Although you’d be fooled by the direction this review is headed, The Party Ain’t Over is not the “Jack White Show,” and the producer/lead fret-sorcerer makes that clear throughout the record, in many cases opting to turn up the brass accompaniment over his guitar play. In fact, the only track in which White is completely let off his leash is on the cover of Bob Dylan’s “Thunder On The Mountain,” in the form of four, count ’em, four guitar solos, one more savage than the next.
“Thunder On The Mountain”
On an album full of great covers “Thunder On The Mountain” stands alone as the best, but not by far. The opening salvo is a swinging, Rockabillied rendition of Johnny Kid & The Pirates/The Who’s “Shakin’ All Over,” featuring Jackson’s vocal range that appears to be boundless, shifting her style of pipe-work from amber waves of lush Okie gold to thunderous, glass gurgling, roars resembling a mighty huntress jungle cat.
“Shakin’ All Over”
Jackson continues the party this album will undoubtedly induce on tracks like, “Rip It Up,” a little number made famous by Little Richard, that’ll have you swing dancing for the entirety of its 113-second duration, “Rum And Coca Cola,” a more explosive amalgamation of blues guitar, electric organ, muted trumpets, and other brass than the Andrews Sisters could ever fathom, and version of Amy Winehouse’s “You Know I’m No Good” that stays rather true to form with just a hint a Black Keys-esque bluesmanship.
“Rip It Up”
More so than the vocals, and even White’s guitar play, maybe the most impressive aspect of The Party Ain’t Over is the brass section. You may be laughing while asking yourself “how insane is the reviewer who is more impressed by some horns than a Rock N’ Roll Hall Of Famer and one of the greatest guitar players to ever pluck a six-string?” and you wouldn’t be wrong for questioning him (me). But this horn section is explosive, the sound gets so big, so fast, that it commands your attention. It bridges the gaps between verses with an undeniable boom on Johnny Cash’s “Busted” and battles with Jackson for supremacy on the Hank Williams classic “Dust On The Bible,” among other tracks.

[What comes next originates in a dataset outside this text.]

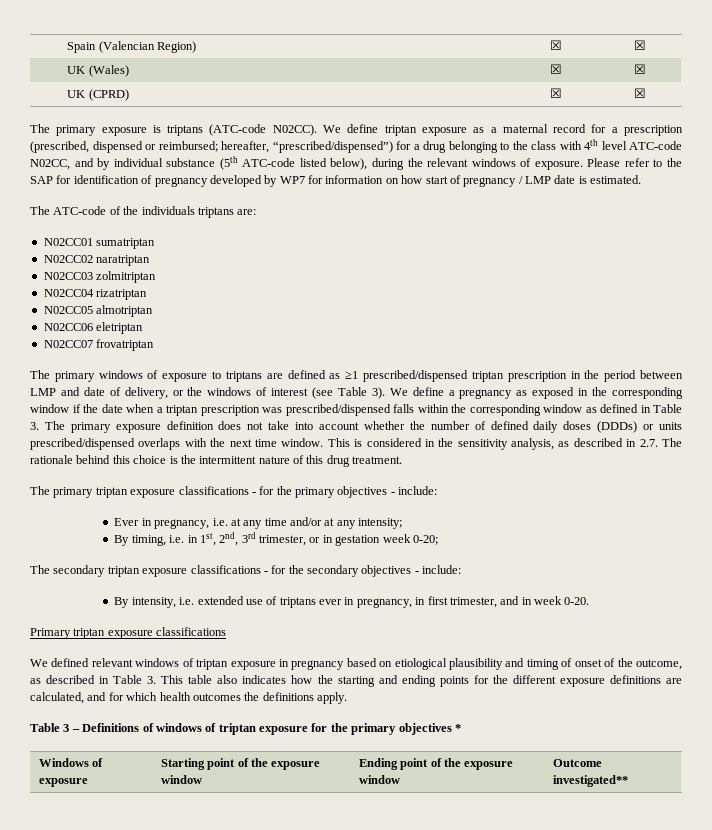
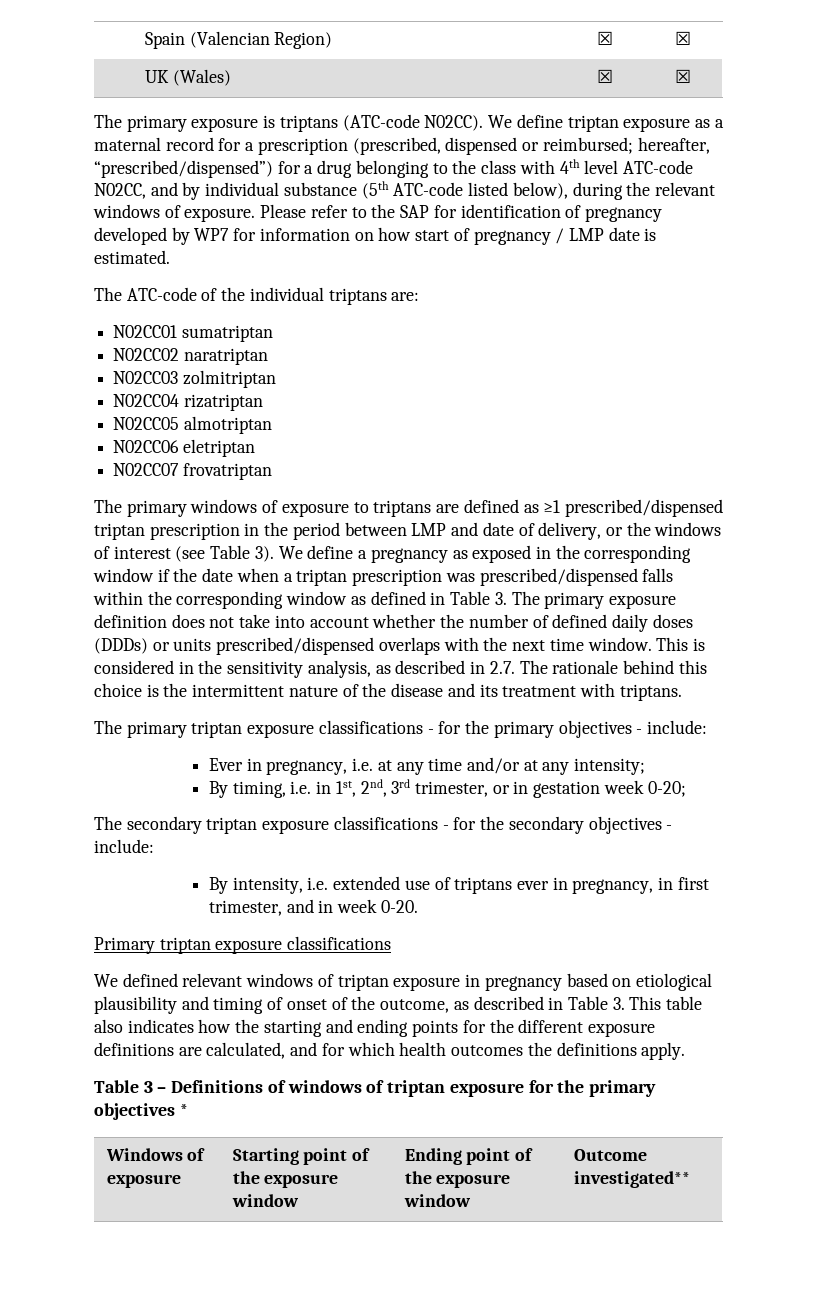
[67,89,129,101] [549,88,562,98] [633,88,646,98] // UK (CPRD) | ☒ | ☒ -> (691, 76) none
[141,206,195,215] individuals -> [249,287,324,301] individual
[306,455,403,467] this drug treatment. -> [362,683,682,701] the disease and its treatment with triptans.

It goes against every fiber of my being to put so much stock into an album of cover songs. Streetlight Manifesto, my favorite band, was not allowed to rest within SIMGE’s Top 35 Albums Of 2010. But The Party Ain’t Over is to good to overlook and, dare I say it, sits atop the mountain as the early favorite for album of the year. Jack White is on a mission to single-handedly preserve Rock N’ Roll in mainstream music and with the recruitment of Wanda Jackson into his Third Man army and the production of this record, the ranks just got a lot stronger.